Après mon premier roman j'ai eu envie d'entretenir ma capacité d'inventer rapidement une histoire en consacrant une heure le soir à la rédaction d'une nouvelle. Cela me détendait de ma matinée consacrée à l'écriture de «gros romans»,

L'inspiration de ces nouvelles vient, en général, d'une observation lors d'une promenade, d'une conversation avec un ou une amie, d'un rêve, d'une contrariété que je veux exorciser à travers une histoire.

«Le mystère des chiffres» m'a été inspirée par une discussion avec mon petit neveu: selon lui, il existe une hiérarchie dans sa classe entre ceux qui savent compter jusqu'à dix et ceux qui peuvent compter au-delà.

L'idée de «Noir» m'est venue en observant un vieil homme contraint par un passant trop attentionné de traverser la rue malgré lui.

«La dernière révolte» a été rédigée après la visite d'un hospice pour personnes âgées.

Les univers clos et cachés (prisons, hôpitaux psychiatriques ou abattoirs) m'ont souvent servi de décor, révélateurs de l'état de nos sociétés modernes.

«L'ami silencieux» a été écrit après une discussion avec le professeur Gérard Amzallag, biologiste à la pointe des recherches mondiales sur le vivant. La découverte scientifique évoquée dans cette nouvelle est peu connue mais bien réelle.

Certains éléments de «Apprenons à les aimer» sont la matière d'un projet de pièce de théâtre intitulée pour l'instant: «Nos amis les humains». Utiliser le regard d'êtres différents pour parler de nous, les humains, m'a toujours semblé intéressant. C'est une source inépuisable de réflexion (dans tous les sens du terme). J'ai déjà utilisé cette technique du «regard exotique sur l'humanité» dans Les Fourmis lors de la scène où mon héroïne, 103e, essayait d'interpréter les comportements humains en regardant les actualités télévisées, et aussi dans L'Empire des anges, quand Michael Pinson observe les mortels depuis le paradis et est désolé de constater qu'ils ne font qu'essayer de «réduire leur malheur au lieu de construire leur bonheur».

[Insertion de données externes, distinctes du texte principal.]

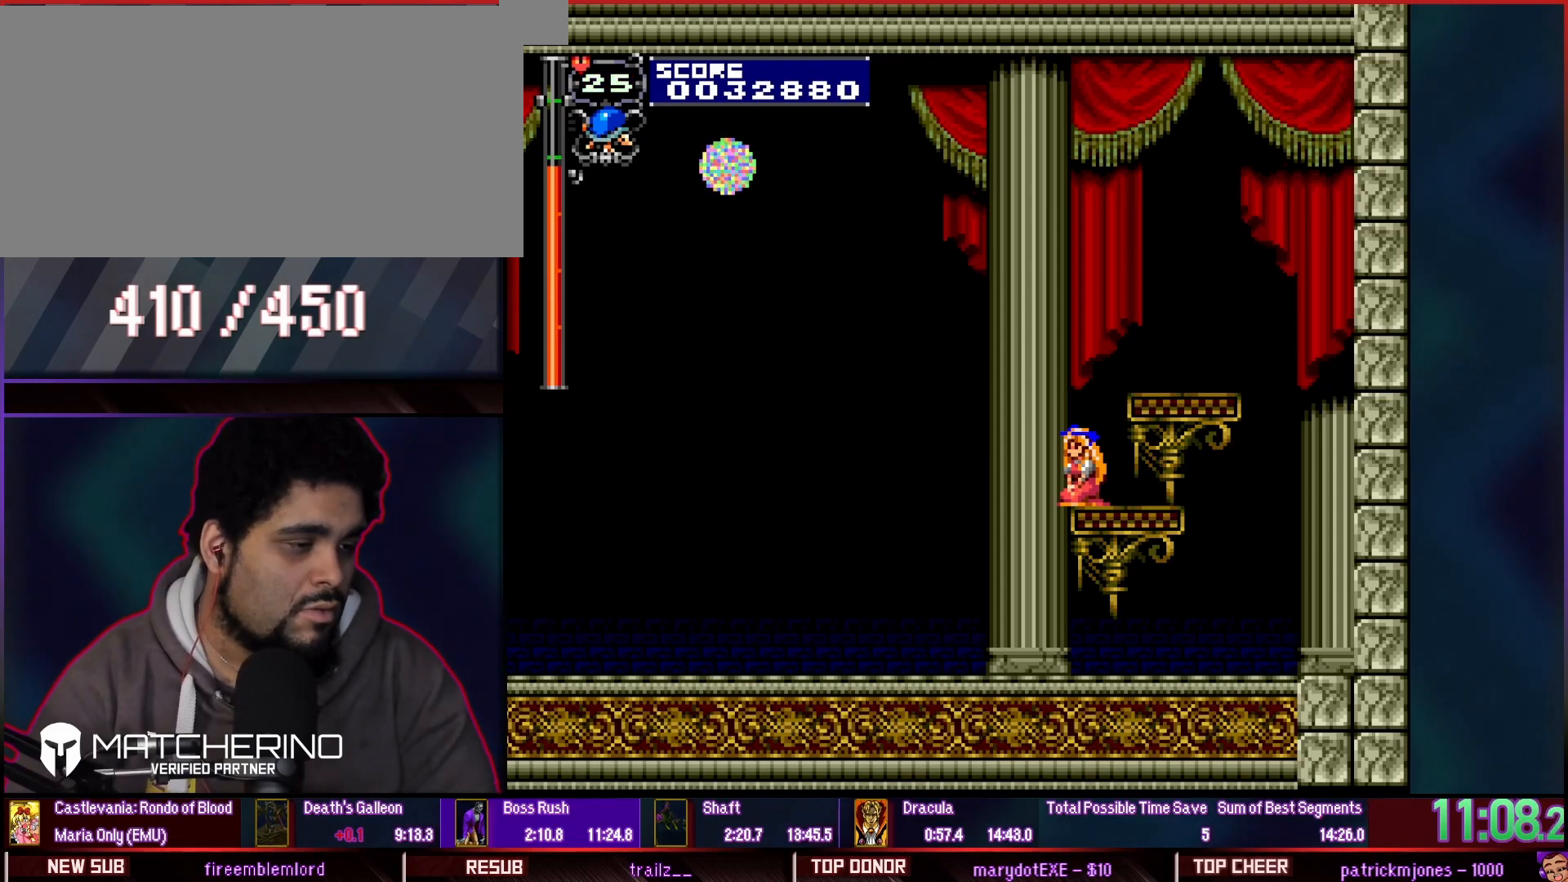
{"buttons": [], "events": []}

Les fourmis, les anges, deux points de vue complémentaires sur l'homme observé depuis l'in-finiment «bas» ou l'infiniment «haut». Ici donc ce serait plutôt l'infiniment «différent».

«L'Arbre des possibles» est une invention à laquelle je songe depuis que je me suis fait battre aux échecs par mon ordinateur. Si ce tas de ferraille est capable de prévoir tous les coups à venir de la partie, pourquoi ne pas essayer de le nourrir de la totalité de notre savoir humain, ainsi que de toutes les hypothèses de futurs, pour qu'il nous propose des évolutions logiques dans le court, le moyen et le long terme.

«L'école des jeunes dieux» présente une esquisse de mon prochain roman qui constituera la suite de L'Empire des anges. Il pose la problématique de l'éducation et de la vie au quotidien du ou des dieux qui nous dirigent.

Ces nouvelles sont aussi une manière de vous présenter la genèse de mes romans.

Chacune de ces histoires présente une hypothèse poussée jusqu'à son extrême: si on envoyait une fusée vers le Soleil, si une météorite tombait sur le jardin du Luxembourg, si un homme arrivait à avoir une peau transparente…

J'aimerais être à vos côtés pour vous les raconter au creux de l'oreille.

B.W.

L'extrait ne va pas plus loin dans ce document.